Page extract

Company :
Highmark Inc.
Job Description :
JOB SUMMARY
This job serves as the single point of contact for members to coordinate all of the member’s care needs across various service delivery systems and community supports. This is a full-time community-based position requiring frequent travel within the assigned territory in DE. The incumbent will travel to members’ homes, nursing facilities, and other community-based settings for individuals enrolled in DSHP Plus LTSS.
ESSENTIAL RESPONSIBILITIES
- Travel to members’ homes, nursing facilities, and other community-based settings to complete face-to-face needs assessments, followed by telephonic contact, in accordance with guidelines, policies, and procedures.
- Assess, plan, coordinate, implement, and evaluate care for eligible members with chronic and complex health care, social service, and custodial needs in various settings.
- Coordinate care across the continuum of services, assisting members with physical, behavioral, long-term services and supports (LTSS), social, and psychosocial needs in the safest, least restrictive, and most cost-effective manner.
- Facilitate authorization, coordination, continuity, and appropriateness of care and services in the community or HCBS.
- Facilitate transitions to alternate care settings, such as hospital to home or nursing facility to community, using an integrated care team.
- Educate members or caregivers regarding health care needs, available benefits, resources, and service options, including long-term care community or facility-based services.
- Provide education, resources, and assistance to help members achieve goals outlined in their care plans and overcome obstacles to optimal care.
- Develop a care plan with members or caregivers to identify services that meet their specific needs and goals.
- Identify resources for integrated care coordination, including referrals to programs like Disease/Chronic Condition Management, Behavioral Health, and Complex Case Management.
- Collaborate with the member's healthcare and service delivery team to coordinate care and community resources to maintain the member in the least restrictive environment.

Extracted entries

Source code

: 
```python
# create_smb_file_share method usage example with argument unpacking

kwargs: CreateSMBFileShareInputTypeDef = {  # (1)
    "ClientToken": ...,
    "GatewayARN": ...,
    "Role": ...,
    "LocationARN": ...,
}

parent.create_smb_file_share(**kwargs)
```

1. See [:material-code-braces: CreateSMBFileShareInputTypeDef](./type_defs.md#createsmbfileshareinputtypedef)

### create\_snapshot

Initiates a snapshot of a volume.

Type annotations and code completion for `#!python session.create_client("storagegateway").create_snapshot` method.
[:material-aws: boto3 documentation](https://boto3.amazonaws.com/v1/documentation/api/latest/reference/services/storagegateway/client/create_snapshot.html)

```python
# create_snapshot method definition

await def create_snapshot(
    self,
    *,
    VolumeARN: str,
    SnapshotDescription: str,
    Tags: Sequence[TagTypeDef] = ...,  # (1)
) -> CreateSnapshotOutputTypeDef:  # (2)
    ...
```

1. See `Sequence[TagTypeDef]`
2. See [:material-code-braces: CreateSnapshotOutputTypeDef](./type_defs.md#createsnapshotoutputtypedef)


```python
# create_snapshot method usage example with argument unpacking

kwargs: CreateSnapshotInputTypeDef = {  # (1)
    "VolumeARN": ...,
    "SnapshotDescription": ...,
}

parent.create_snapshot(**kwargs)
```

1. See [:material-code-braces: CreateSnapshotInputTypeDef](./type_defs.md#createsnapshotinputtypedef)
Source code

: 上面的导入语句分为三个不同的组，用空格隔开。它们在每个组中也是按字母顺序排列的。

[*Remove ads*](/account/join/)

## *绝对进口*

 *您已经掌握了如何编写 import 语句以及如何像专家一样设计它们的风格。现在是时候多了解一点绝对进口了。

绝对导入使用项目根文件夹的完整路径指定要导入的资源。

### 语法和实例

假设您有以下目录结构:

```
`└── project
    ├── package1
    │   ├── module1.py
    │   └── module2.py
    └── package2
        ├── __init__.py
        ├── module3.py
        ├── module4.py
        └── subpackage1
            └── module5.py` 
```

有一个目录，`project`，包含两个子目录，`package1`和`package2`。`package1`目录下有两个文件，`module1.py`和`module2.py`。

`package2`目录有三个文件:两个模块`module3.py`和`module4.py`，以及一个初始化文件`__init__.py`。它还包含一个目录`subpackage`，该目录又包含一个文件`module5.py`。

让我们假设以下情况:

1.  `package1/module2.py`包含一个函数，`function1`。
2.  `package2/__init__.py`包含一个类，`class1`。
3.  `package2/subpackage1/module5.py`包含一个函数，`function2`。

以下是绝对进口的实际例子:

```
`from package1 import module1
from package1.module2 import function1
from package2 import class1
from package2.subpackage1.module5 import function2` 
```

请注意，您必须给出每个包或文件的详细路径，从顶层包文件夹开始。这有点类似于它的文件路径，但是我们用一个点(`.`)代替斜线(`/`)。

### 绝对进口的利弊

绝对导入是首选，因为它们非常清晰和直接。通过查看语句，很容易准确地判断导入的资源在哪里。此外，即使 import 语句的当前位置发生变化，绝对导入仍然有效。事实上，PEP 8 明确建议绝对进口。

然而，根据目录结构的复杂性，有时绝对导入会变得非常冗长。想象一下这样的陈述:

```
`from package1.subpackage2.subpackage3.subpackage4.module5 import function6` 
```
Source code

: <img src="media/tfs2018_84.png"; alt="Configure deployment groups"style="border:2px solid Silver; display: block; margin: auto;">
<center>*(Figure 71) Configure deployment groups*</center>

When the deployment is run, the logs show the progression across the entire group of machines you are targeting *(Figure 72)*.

Study questions
[A] In the job posting above the records, list the kinds of member needs that the line beginning "Coordinate care across the continuum of services" says the role assists with.
[B] Write the next part of the job posting that comes before the records, starting after its last listed responsibility.

Results
[A]
- Physical
- Behavioral
- Long-term services and supports (LTSS)
- Social
- Psychosocial

[B]
- Assist members in developing, implementing, and amending backup plans for provider coverage gaps.
- Ensure support services outlined in the care plan are provided.
- Evaluate the effectiveness of service plans and revise as needed, complying with policies and contractual requirements.
- Assist members in overcoming obstacles to care by connecting with community resources and communicating with providers.
- Document all case management services and interventions in electronic health records.
- Adhere to all privacy, HIPAA, and quality standards.
- Perform other duties as assigned.
QUALIFICATIONS
Required
- Bachelor's degree in Social Work, health, human, or education services plus 3 years of relevant experience, or
- Master’s degree in the same fields plus 1 year of experience, or
- Registered Nurse or Licensed Practical Nurse with 2 years of experience, or
- High school diploma/equivalent with 3 years of case management experience with the aged or disabled populations.
Preferred
- One year of home clinical or case management experience
- Certifications like CCM, LBSW, LMSW, LCSW
- Experience with HIV/AIDS, behavioral health, or developmental disabilities populations
- Medicare and Medicaid experience
- Managed care experience
Skills
- Flexible working hours, proficiency in PC-based documentation, reliable transportation, ability to meet deadlines, and understanding of cultural competency.